I probably should have put "loading software" as the first issue, I spend a lot of time figuring out which version is the latest version, for my particular board and my particular display, and getting all the steps squared away. Once you have it figured out it's just a moment to load, but it took quite a while to get everything organized.
The big question everyone has is what about spurs and harmonics. Using my AD2 as a spectrum analyzer, my radio looks pretty clean, but I do see the third harmonic. Using my non-calibrated bench, it looks like my build has the third harmonic down about 38dB. I played around quite a bit with different bands, adjusting the gain on RV1 down to output of 5, 4, 3 watts. I tried using CW and also putting a 1000Hz at 50mV signal into the mike circuit. This testing is not conclusive because it's at the upper limit of my skill and tools ... but I definitely see the third harmonic and it's not below 43dB on my amateur bench. So I'm going to do more testing ... For the moment I'm not losing sleep over a stray 500mV RF signal. Most likely I will add an external filter to take it the rest of the way out.

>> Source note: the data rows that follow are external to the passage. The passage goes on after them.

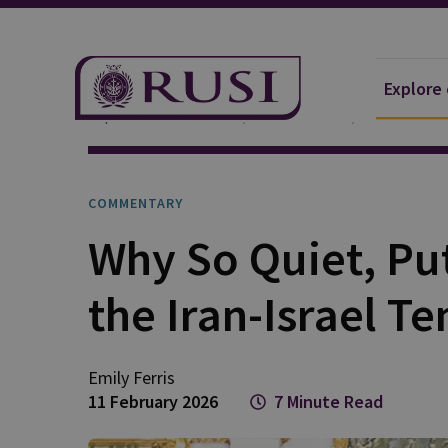
Explore
Explore Our Research
Publications
Commentar
COMMENTARY
Why So Quiet, Put
the Iran-Israel Te
Emily
Ferris
11 February 2026
7 Minute Read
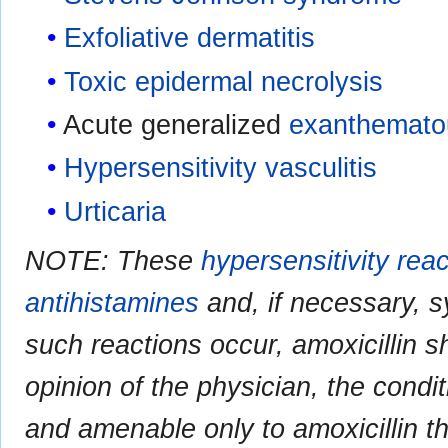
Exfoliative dermatitis
Toxic epidermal necrolysis
Acute generalized
exanthematou
Hypersensitivity vasculitis
Urticaria
NOTE: These
hypersensitivity rea
antihistamines
and, if necessary, 
such reactions occur, amoxicillin s
opinion of the physician, the condit
and amenable only to amoxicillin t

My advice to a new person who is thinking about building this radio ... it's pretty obvious, but this is not a plug and play building experience. It's not the linear kit build of the Heathkit days, with check boxes and step by step instructions. The uBitx is a kit of parts, you have to figure out how to put it together ... and there are a lot of options and choices you have to make. I did not keep track of how much time I spent on my build, but it wasn't soldering iron time. By far the time was spent reading through this group, other builders' blog posts, and some basic electrical component theory (how does the click-switch thing on a variable pot actually work? How does a rotary encoder actually work?). When I finally figured out how it is supposed to work, soldering up (or loading software) was a small amount of time. I have built a few things (smaller than this) with step by step linear instructions but I took on the uBitx build as a step-up challenge. I also mentioned my test equipment, which really makes a difference. I believe that some really skilled builders get it built using nothing but a soldering iron, but I would say that is an extra level of difficulty! My advice is don't try to do this kit as your first beginner kit, and also handicap yourself with having no test equipment.
All this being said, I love this build, it's a great learning experience and I want to thank everyone in this group for such a helpful and friendly community.